─── Excerpted records ───
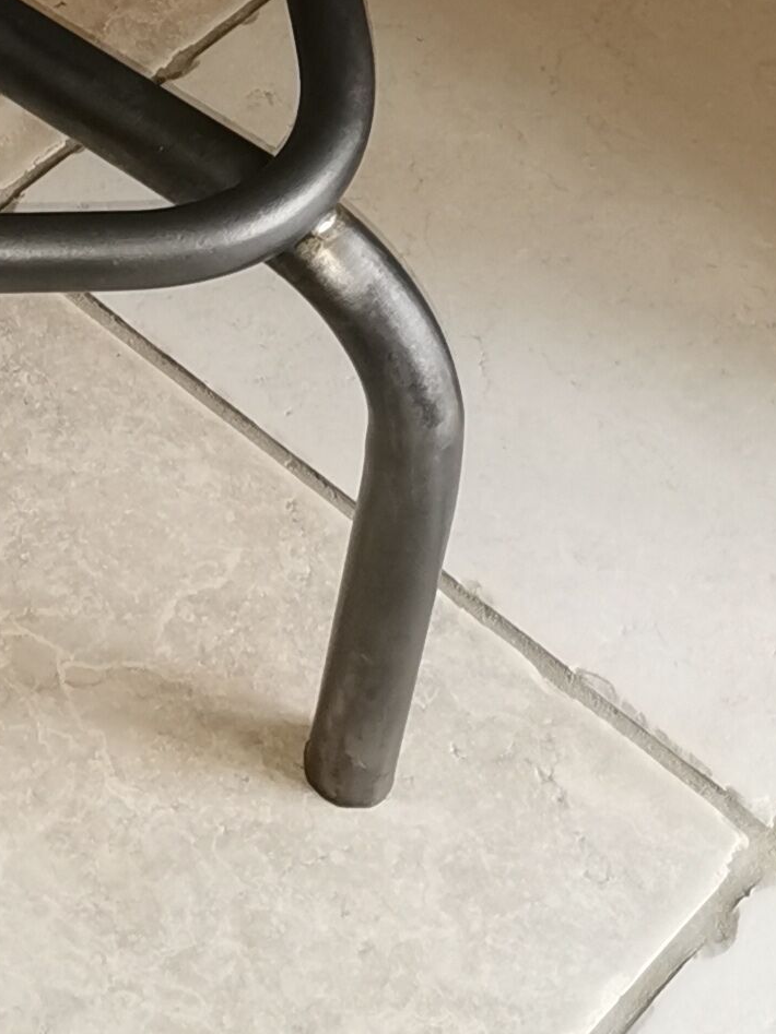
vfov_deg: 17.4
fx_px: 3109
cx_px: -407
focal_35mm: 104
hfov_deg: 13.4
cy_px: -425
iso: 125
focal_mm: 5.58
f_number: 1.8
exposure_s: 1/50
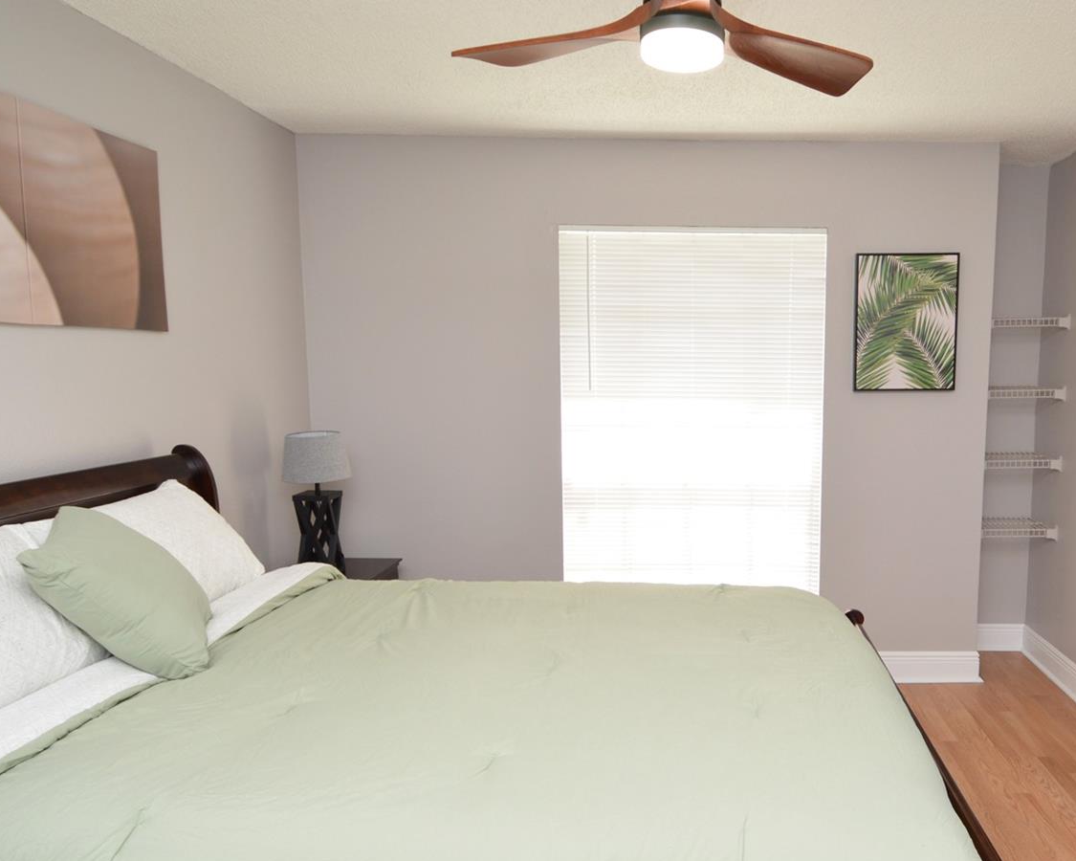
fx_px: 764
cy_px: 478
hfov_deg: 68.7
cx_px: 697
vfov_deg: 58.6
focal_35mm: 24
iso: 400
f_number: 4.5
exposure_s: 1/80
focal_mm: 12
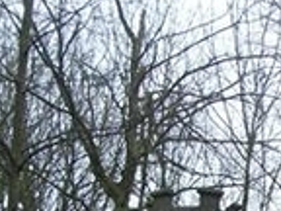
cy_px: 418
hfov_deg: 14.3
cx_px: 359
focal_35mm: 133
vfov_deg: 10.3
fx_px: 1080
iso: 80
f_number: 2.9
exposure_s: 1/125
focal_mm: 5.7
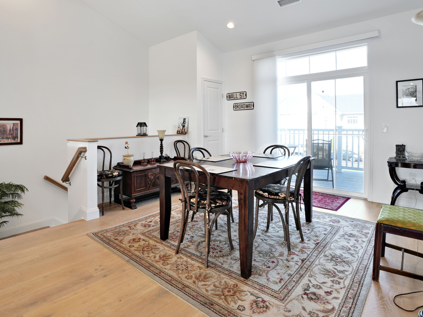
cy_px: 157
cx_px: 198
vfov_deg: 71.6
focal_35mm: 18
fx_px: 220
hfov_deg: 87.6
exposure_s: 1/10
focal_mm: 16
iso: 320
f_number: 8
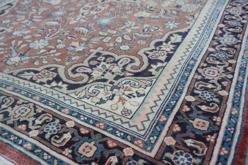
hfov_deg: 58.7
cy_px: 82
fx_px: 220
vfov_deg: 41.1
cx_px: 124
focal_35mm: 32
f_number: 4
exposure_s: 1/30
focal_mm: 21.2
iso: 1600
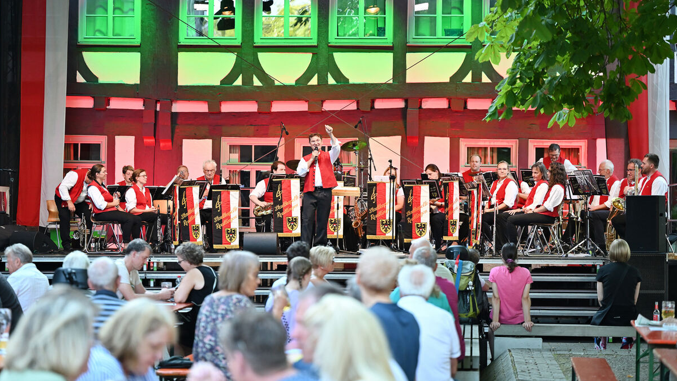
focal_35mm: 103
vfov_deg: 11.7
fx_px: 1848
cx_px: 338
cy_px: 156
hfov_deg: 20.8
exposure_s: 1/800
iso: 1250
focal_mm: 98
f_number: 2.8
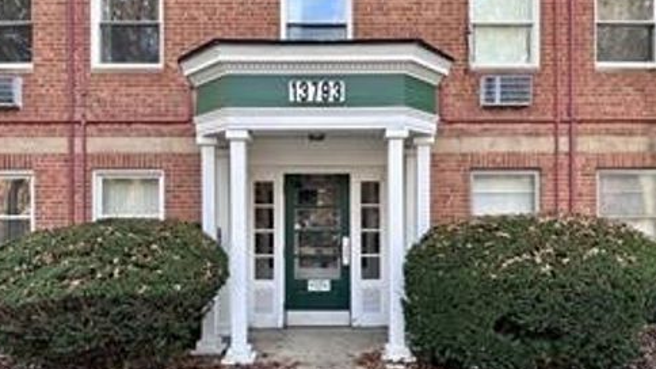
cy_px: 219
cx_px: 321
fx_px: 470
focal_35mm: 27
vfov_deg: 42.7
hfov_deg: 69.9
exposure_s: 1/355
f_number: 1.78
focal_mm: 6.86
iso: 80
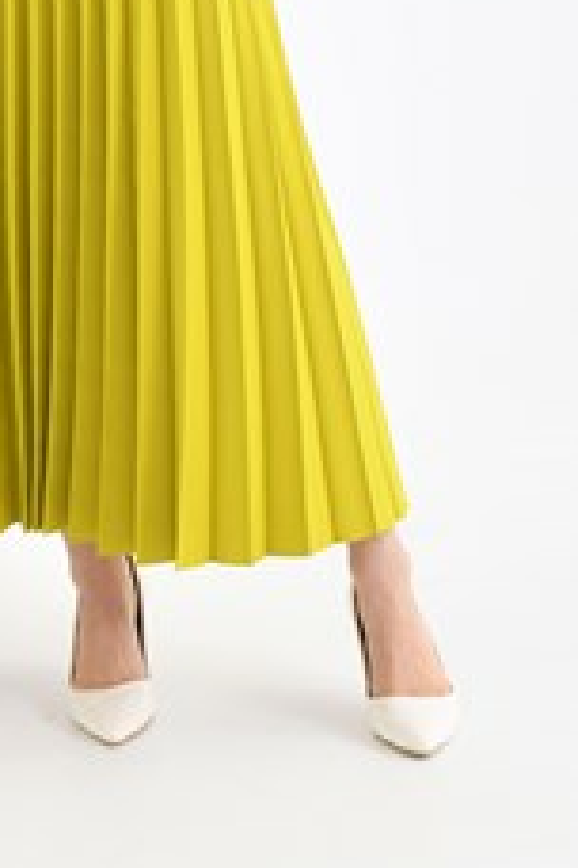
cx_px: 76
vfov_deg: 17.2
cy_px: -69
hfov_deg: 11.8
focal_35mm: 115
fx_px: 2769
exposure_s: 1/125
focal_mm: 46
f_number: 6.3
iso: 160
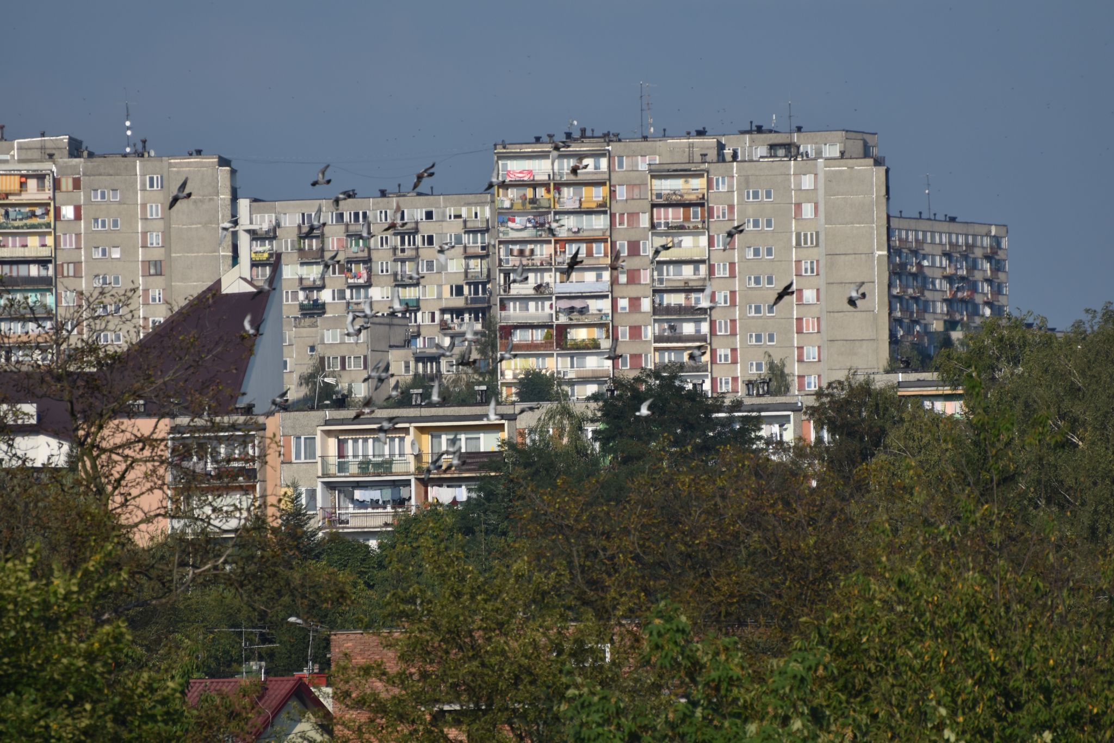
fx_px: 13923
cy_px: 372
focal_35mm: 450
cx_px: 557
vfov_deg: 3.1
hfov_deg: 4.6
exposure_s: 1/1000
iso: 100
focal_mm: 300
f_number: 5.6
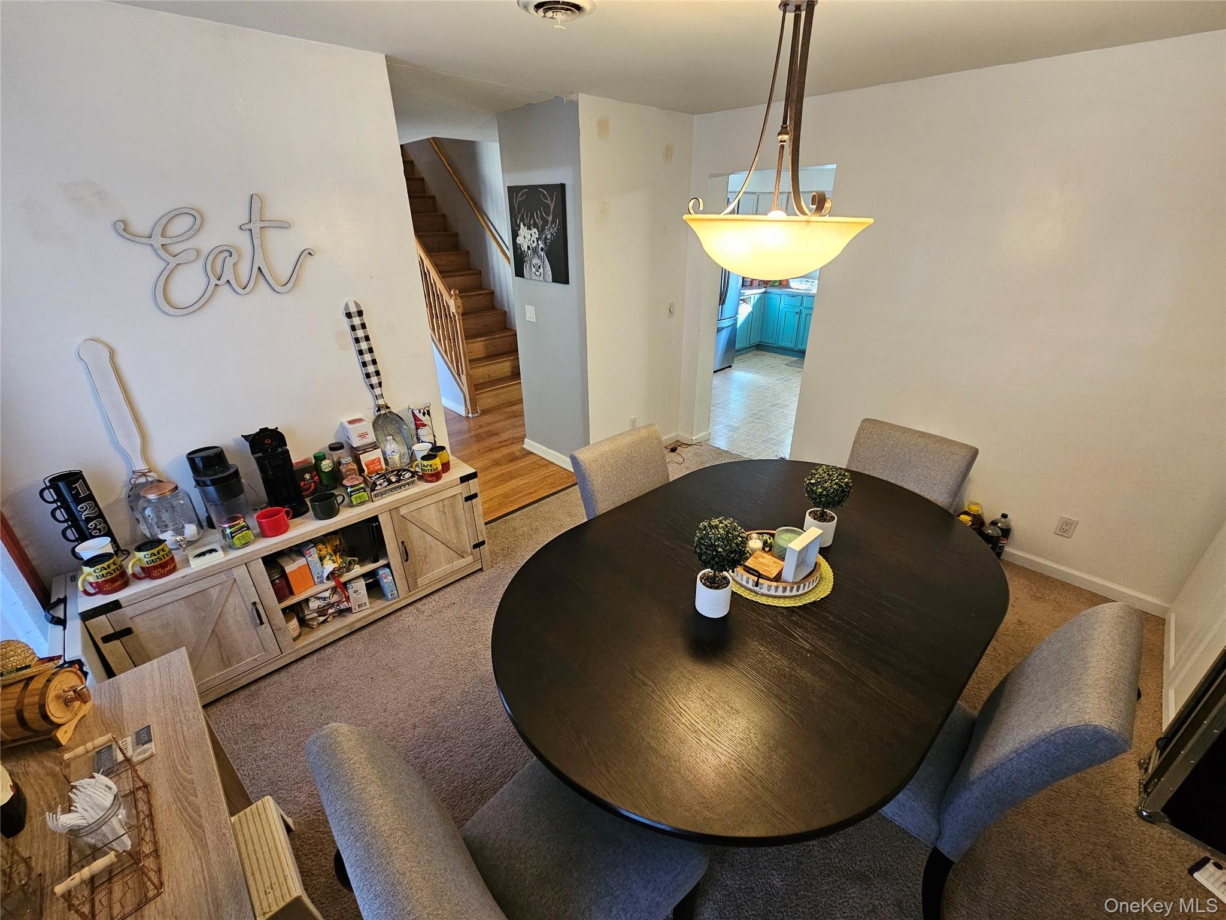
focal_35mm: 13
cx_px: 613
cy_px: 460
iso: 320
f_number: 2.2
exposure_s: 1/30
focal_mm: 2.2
───
### Action item
When you copy the entries above, keep every word exactly and omit the images.

### Response area
vfov_deg: 17.4
fx_px: 3109
cx_px: -407
focal_35mm: 104
hfov_deg: 13.4
cy_px: -425
iso: 125
focal_mm: 5.58
f_number: 1.8
exposure_s: 1/50
fx_px: 764
cy_px: 478
hfov_deg: 68.7
cx_px: 697
vfov_deg: 58.6
focal_35mm: 24
iso: 400
f_number: 4.5
exposure_s: 1/80
focal_mm: 12
cy_px: 418
hfov_deg: 14.3
cx_px: 359
focal_35mm: 133
vfov_deg: 10.3
fx_px: 1080
iso: 80
f_number: 2.9
exposure_s: 1/125
focal_mm: 5.7
cy_px: 157
cx_px: 198
vfov_deg: 71.6
focal_35mm: 18
fx_px: 220
hfov_deg: 87.6
exposure_s: 1/10
focal_mm: 16
iso: 320
f_number: 8
hfov_deg: 58.7
cy_px: 82
fx_px: 220
vfov_deg: 41.1
cx_px: 124
focal_35mm: 32
f_number: 4
exposure_s: 1/30
focal_mm: 21.2
iso: 1600
focal_35mm: 103
vfov_deg: 11.7
fx_px: 1848
cx_px: 338
cy_px: 156
hfov_deg: 20.8
exposure_s: 1/800
iso: 1250
focal_mm: 98
f_number: 2.8
cy_px: 219
cx_px: 321
fx_px: 470
focal_35mm: 27
vfov_deg: 42.7
hfov_deg: 69.9
exposure_s: 1/355
f_number: 1.78
focal_mm: 6.86
iso: 80
cx_px: 76
vfov_deg: 17.2
cy_px: -69
hfov_deg: 11.8
focal_35mm: 115
fx_px: 2769
exposure_s: 1/125
focal_mm: 46
f_number: 6.3
iso: 160
fx_px: 13923
cy_px: 372
focal_35mm: 450
cx_px: 557
vfov_deg: 3.1
hfov_deg: 4.6
exposure_s: 1/1000
iso: 100
focal_mm: 300
f_number: 5.6
focal_35mm: 13
cx_px: 613
cy_px: 460
iso: 320
f_number: 2.2
exposure_s: 1/30
focal_mm: 2.2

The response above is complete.